» **Document extract**
Against right-handed pitchers the simple solution would be to bench Cuddyer, who batted just .265/.307/.393 versus righties last season and hit a combined .261/.319/.423 off them during the past three years. In theory sitting Cuddyer against most right-handers should be an easy call, but Ron Gardenhire has shown nothing to suggest he'd be willing to platoon him and in fact Cuddyer has almost never been a healthy scratch at any point in the past five seasons.

My hope is Gardenhire will realize Thome is so spectacular versus righties--clobbering them to the tune of .302/.455/.698 last year and .266/.396/.543 from 2008-2010--that he must be in the lineup whenever one is on the mound, but that certainly wasn't the case before Morneau's concussion forced Thome into a bigger role. Assuming everyone is healthy, any game Thome is not starting versus a righty is a game the Twins likely didn't put their best lineup out there.

» **Raw data**
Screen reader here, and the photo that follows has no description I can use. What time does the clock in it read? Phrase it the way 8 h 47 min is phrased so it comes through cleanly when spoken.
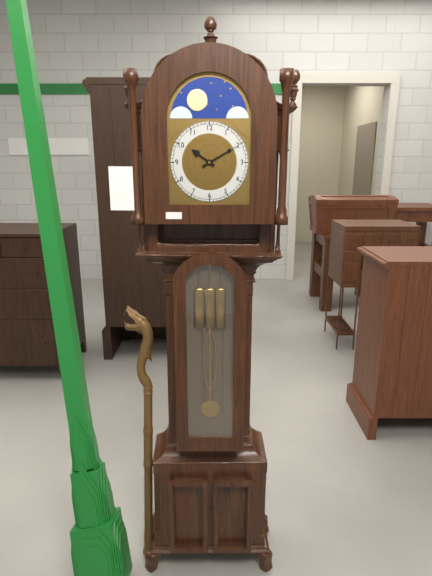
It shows 10 h 10 min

» **To do**
Retype the passage on playing Cuddyer and Thome against right-handed pitchers word for word, in full. The material has nothing to do with this.

» **Answer for the task**
Against right-handed pitchers the simple solution would be to bench Cuddyer, who batted just .265/.307/.393 versus righties last season and hit a combined .261/.319/.423 off them during the past three years. In theory sitting Cuddyer against most right-handers should be an easy call, but Ron Gardenhire has shown nothing to suggest he'd be willing to platoon him and in fact Cuddyer has almost never been a healthy scratch at any point in the past five seasons.

My hope is Gardenhire will realize Thome is so spectacular versus righties--clobbering them to the tune of .302/.455/.698 last year and .266/.396/.543 from 2008-2010--that he must be in the lineup whenever one is on the mound, but that certainly wasn't the case before Morneau's concussion forced Thome into a bigger role. Assuming everyone is healthy, any game Thome is not starting versus a righty is a game the Twins likely didn't put their best lineup out there.